30cm x 39cm Killenaule Co Tipperary
Showjumper helped transform the image of his sport in the 1960s but also attracted controversy
The showjumper Tommy Wade on his ”glorified” Connemara pony, Dundrum, not only electrified audiences at the annual Horse Show in the RDS, Dublin in the 1960s but can be credited with popularising the sport of showjumping, then regarded as an elitist pursuit of the Anglo-Irish ascendency.
Wade jumped a televised clear round in 1963 to clinch the Aga Khan trophy and the Nations Cup for Ireland in a thrilling conclusion to the annual Horse Show before an audience that included President Eamon De Valera. He had already created a sensation in 1961 by winning all five international classes at the show on Dundrum, described in some reports as “a former carthorse” that became a national celebrity and would inspire a later generation of horsemen like Eddie Macken and Paul Darragh.
Shrouded in controversy, the outspoken Tipperary man arrived back in the RDS in 1967 vowing not to take part in any competitions, because of a dispute he was having with the Showjumping Association of Ireland over a show the previous week, where the judges had withheld the prize in a dispute with the riders. He relented when he was told that if he didn’t take part in competition he would not be included in the Irish team.
In the first round he incurred 22 penalty points and fell off his horse at the 11th fence. Due to the scores of his team-mates, Seamus Hayes, Billy Ringrose and Ned Campion, Ireland were still in contention at the end of the second round – but needed Wade and Dundrum to “go clear” to win.
“Wade with icy calm and determination came into the ring,” went one report of the event. “He and Dundrum approached each obstacle, willed on by an excited but tense and silent crowd. At a couple of fences the top pole trembled, but none fell. Finally, horse and rider sailed over the last jump for a clear round as wild cheering greeted the terse announcement of RDS secretary, John Whylie: ‘Ireland have won the Aga Khan Cup.'”
Wade said later: “He was like a little thoroughbred, he was all muscle, and he was a lovely horse to ride, strong and powerful.”
But within a couple of months Wade was suspended for a year from showjumping and was forced to take a job as a bookie at greyhound and race meetings around Munster. The suspension arose when he, his brother Ned and another rider Gerry Costelloe tied for first place at the Dungarvan Show in Co Waterford.

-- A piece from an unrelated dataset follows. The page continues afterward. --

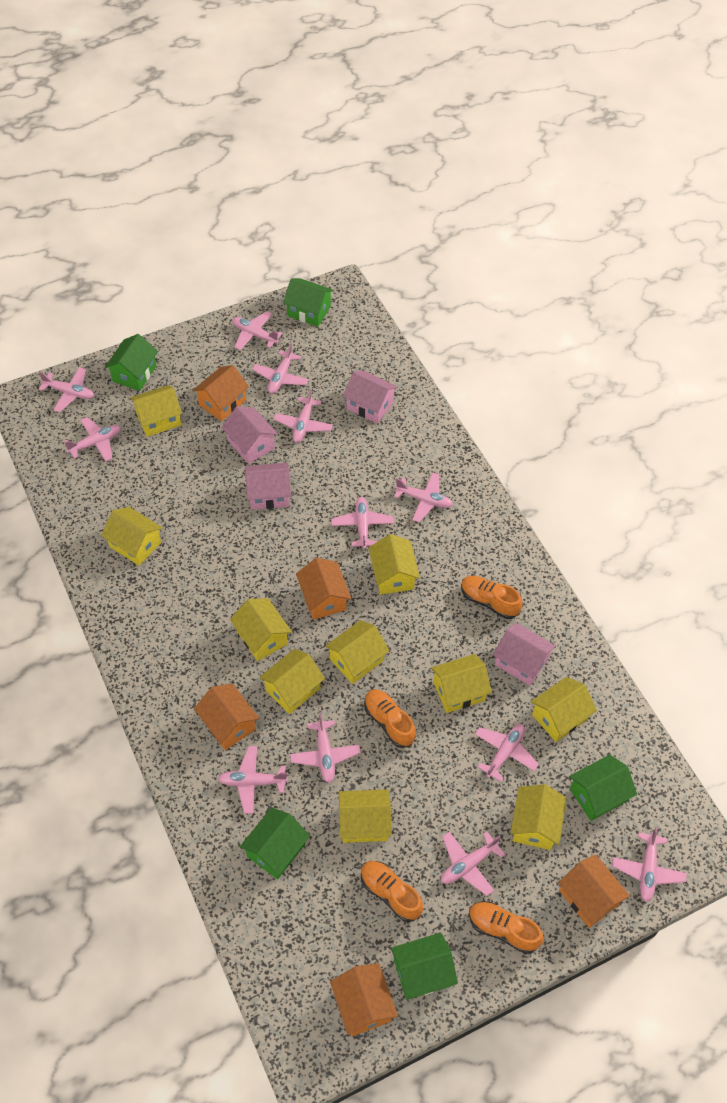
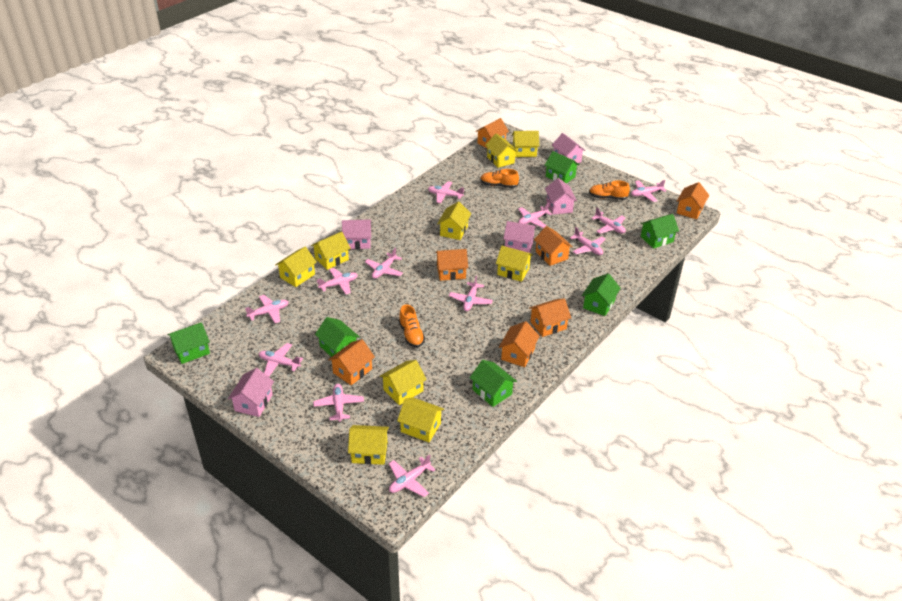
green house: 5 -> 6
orange house: 5 -> 7
orange shoe: 4 -> 3
pink house: 4 -> 5
yellow house: 10 -> 9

They agreed to divide the €102 winner’s purse, but the judges ordered them to jump again, which they felt would be hard on their horses going into the RDS the following week.
Ned Wade came out, knocked the first fence and withdrew, Tommy went off before the starting bell and was eliminated and then Gerry Costelloe took the wrong course and was also eliminated. The judges were furious at what they believed was insubordination and refused to award the prize money.
Wade demanded an apology and castigated what he insinuated were the Anglo-Irish ”bowler hat brigade” who controlled the sport. “The showjumping crowd around Dublin are a rotten crowd, they’re terrible jealous. The trouble with them is the trouble with Irish people generally: they’re jealous of someone who gets to the top, Irish people still suffer from a peasant mentality,” he said. Although he threatened to take his horses to northern England, near his friend Harvey Smith, peace was eventually made and Tommy Wade would later become Chef D’Equipe of the Irish showjumping team, claiming more than 30 Nations Cup victories at shows all over the world.
Tommy Wade, who had earlier suffered a stroke, died last Monday aged 80 in the Bons Secours Hospital, Cork.
Born at Gould’s Cross at Camas, within sight of the Rock of Cashel, he went to school locally and later lived at Ballyroe House in Tipperary. His father was a local haulier and the family grew up in ”horse country” steeped in racing and showjumping.
Bred in the nearby village of Dundrum by Jack Ryan (Lar), the horse that made him famous had gone through several owners before Wade’s father, Jimmy, spotted the gelding “hauling” goods for Tierney’s hardware shop. Only five-and-a-half foot high, he began jumping at local shows before going to Manchester in 1957 where he won the North of England championship. “Tommy thought, dreamed and schemed about being first and usually was,” said Michael Slavin in his book, Irish Showjumping Legends.
It was an amateur sport at the time and he won a gold watch in Brussels, a gold tankard in Newcastle-upon-Tyne and a gold medal in Belfast – all trophies he treasured for the rest of his life. “I wasn’t picked by the crowd here until I started getting invitations from England,” he said, somewhat bitterly, later, when he was in dispute with the sports authorities. But they couldn’t ignore him when Dundrum became Supreme Champion at the Wembley Horse of the Year Show and set a record clearing the seven foot two inches puissance wall. He was international Jumping Champion from 1959 to 1963.